● **INSTRUCTION**
For the entries that follow, restate word for word the line containing "our partners for", the line containing "you can give", and every line that lies between them.

● **SUPPLIED ENTRIES**
+++

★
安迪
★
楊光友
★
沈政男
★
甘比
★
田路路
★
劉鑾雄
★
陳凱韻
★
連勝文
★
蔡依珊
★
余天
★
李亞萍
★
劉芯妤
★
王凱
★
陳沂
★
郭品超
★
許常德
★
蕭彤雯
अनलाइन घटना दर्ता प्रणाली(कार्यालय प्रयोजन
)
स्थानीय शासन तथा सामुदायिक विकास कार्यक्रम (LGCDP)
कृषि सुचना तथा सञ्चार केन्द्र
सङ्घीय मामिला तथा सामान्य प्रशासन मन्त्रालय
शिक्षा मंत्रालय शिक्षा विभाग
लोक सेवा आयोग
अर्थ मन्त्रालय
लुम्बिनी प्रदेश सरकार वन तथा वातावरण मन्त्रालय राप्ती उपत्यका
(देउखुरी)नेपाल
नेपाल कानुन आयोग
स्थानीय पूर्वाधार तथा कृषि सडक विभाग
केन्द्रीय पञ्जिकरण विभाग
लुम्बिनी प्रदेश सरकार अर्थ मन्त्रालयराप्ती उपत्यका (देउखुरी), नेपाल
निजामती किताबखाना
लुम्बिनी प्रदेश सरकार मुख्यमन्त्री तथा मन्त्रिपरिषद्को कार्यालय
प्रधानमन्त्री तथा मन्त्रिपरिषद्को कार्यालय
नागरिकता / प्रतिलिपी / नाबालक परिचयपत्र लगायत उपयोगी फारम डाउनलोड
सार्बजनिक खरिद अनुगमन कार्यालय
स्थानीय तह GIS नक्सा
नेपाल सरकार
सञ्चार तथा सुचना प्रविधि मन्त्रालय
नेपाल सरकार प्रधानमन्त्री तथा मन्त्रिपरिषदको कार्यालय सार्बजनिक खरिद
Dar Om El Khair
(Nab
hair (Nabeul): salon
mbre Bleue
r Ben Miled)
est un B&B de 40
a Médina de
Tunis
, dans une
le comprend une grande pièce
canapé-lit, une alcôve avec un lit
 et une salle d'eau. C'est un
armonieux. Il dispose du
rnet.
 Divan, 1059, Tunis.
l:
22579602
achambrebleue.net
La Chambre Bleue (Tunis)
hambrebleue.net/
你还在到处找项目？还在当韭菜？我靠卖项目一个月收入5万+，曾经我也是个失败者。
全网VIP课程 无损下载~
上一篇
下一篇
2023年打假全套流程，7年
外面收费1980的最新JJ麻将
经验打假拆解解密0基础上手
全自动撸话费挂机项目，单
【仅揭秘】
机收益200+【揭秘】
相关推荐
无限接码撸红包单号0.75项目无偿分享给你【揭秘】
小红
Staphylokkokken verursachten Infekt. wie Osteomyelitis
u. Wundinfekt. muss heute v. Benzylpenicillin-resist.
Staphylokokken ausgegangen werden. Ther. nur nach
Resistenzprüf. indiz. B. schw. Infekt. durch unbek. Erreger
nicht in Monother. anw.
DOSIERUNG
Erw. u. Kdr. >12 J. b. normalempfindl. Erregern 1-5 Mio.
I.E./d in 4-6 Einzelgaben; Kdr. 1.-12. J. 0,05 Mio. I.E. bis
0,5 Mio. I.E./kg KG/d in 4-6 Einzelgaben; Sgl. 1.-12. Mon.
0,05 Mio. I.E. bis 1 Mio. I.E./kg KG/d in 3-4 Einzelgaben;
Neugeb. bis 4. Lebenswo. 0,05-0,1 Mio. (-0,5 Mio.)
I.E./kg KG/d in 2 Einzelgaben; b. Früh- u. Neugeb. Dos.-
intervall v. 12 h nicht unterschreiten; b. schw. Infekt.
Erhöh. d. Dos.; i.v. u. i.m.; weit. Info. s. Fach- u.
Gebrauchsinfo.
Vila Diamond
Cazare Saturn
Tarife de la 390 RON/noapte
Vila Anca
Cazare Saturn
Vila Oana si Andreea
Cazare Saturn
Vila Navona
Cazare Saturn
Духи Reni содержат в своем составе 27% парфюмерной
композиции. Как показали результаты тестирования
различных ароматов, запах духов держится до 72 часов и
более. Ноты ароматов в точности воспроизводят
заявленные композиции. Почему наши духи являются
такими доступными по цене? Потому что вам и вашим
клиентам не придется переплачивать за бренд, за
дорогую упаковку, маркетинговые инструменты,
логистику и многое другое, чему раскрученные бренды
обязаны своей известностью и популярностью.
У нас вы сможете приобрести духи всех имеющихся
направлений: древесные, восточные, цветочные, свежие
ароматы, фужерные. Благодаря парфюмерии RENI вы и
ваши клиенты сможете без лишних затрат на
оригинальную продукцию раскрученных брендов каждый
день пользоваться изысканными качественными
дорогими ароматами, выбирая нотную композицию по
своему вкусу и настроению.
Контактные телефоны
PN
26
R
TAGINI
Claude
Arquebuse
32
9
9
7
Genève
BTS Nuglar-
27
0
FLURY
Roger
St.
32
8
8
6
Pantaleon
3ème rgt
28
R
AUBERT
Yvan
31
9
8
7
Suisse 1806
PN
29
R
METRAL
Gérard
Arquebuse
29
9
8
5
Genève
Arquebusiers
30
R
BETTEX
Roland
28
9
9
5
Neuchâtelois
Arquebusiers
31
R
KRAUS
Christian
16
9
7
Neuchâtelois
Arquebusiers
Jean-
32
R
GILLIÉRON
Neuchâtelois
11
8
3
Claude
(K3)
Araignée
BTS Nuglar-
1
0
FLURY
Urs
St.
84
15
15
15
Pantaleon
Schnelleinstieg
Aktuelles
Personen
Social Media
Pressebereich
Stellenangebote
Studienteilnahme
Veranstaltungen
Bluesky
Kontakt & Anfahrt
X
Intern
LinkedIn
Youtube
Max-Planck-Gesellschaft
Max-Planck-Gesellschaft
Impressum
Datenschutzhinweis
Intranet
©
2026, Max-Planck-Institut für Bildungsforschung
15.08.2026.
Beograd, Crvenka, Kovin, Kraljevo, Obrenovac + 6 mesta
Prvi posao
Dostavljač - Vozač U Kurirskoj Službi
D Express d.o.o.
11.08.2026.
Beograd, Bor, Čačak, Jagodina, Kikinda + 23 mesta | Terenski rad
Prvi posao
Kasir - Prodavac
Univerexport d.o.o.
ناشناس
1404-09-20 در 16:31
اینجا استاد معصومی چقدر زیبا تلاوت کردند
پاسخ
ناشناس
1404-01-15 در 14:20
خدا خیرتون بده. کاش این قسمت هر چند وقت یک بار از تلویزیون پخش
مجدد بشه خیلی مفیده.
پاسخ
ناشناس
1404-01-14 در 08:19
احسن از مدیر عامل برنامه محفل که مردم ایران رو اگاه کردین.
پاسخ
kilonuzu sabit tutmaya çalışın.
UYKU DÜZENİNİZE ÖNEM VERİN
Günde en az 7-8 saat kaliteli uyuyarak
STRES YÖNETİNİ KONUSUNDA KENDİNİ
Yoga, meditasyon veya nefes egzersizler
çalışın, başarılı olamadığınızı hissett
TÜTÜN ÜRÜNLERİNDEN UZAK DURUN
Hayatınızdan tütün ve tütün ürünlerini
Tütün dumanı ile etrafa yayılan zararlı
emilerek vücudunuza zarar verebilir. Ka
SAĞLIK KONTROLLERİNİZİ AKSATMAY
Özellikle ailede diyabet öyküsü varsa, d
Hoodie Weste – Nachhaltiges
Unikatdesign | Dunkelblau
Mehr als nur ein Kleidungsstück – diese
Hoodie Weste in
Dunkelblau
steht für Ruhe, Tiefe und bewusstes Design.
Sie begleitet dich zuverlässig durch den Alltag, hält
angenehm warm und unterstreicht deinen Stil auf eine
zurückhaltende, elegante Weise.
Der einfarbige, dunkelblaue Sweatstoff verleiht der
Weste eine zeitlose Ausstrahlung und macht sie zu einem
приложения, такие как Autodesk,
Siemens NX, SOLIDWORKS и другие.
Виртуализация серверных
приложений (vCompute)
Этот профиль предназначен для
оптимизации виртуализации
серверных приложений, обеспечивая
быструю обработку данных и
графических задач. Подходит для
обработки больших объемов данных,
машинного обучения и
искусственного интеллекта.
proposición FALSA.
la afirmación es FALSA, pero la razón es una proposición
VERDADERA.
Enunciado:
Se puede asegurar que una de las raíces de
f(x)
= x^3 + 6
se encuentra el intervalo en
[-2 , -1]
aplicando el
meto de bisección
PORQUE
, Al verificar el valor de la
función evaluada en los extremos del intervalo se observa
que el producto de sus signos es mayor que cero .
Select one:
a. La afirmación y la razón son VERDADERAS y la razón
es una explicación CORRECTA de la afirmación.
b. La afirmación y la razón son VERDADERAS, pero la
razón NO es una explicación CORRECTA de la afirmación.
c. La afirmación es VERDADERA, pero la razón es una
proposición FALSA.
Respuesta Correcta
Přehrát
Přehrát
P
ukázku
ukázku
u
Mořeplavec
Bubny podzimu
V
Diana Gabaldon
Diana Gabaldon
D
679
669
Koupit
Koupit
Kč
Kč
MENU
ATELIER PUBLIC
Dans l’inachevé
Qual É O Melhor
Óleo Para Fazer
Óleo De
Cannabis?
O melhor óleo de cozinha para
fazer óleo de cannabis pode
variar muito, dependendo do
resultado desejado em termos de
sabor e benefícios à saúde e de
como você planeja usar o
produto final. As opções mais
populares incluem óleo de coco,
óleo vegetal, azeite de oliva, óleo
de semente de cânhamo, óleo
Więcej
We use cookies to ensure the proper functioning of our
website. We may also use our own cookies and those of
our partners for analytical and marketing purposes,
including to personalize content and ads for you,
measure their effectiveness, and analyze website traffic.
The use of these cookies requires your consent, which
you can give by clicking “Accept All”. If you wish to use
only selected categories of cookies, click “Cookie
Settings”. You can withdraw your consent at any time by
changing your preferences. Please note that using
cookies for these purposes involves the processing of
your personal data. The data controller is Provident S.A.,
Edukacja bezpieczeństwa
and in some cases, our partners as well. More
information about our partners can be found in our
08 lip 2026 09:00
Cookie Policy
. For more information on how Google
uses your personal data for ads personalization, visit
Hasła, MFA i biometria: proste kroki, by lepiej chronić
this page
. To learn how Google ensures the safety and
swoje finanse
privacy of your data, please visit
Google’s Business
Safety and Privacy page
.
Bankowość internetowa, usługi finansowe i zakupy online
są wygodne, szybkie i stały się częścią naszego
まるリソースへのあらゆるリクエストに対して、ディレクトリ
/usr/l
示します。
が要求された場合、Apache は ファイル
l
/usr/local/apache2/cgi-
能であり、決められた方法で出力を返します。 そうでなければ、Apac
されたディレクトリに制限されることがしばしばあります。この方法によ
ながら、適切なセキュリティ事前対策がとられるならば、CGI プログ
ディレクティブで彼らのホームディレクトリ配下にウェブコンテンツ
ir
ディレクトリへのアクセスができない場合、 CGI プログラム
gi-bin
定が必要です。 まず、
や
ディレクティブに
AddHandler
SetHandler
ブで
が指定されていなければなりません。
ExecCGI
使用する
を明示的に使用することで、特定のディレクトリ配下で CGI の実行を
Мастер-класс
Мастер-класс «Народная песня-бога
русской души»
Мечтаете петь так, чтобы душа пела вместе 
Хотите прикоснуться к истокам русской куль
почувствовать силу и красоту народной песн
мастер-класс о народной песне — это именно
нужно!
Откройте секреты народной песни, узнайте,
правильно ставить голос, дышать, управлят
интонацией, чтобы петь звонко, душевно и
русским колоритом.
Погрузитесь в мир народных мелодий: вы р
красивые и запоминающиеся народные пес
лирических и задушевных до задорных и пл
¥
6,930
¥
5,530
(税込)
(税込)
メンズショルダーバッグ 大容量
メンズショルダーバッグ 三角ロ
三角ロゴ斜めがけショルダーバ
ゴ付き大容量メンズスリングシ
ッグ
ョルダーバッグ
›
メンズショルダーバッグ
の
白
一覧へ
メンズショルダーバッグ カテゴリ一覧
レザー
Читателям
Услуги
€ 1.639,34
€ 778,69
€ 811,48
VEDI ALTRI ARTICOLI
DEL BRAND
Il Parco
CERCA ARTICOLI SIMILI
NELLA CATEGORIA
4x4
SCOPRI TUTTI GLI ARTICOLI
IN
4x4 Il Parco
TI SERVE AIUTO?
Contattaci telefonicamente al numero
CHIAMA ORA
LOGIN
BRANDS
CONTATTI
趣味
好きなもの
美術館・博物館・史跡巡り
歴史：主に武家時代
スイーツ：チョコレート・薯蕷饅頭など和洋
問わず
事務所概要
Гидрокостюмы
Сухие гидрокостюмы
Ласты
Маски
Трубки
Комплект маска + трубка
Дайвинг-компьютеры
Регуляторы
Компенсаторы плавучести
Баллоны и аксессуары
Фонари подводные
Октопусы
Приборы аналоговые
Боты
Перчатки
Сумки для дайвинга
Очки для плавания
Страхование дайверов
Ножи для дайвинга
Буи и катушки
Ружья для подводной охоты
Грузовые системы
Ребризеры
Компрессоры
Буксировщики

+++

● **ANSWER AREA**
our partners for analytical and marketing purposes,
including to personalize content and ads for you,
measure their effectiveness, and analyze website traffic.
The use of these cookies requires your consent, which
you can give by clicking “Accept All”. If you wish to use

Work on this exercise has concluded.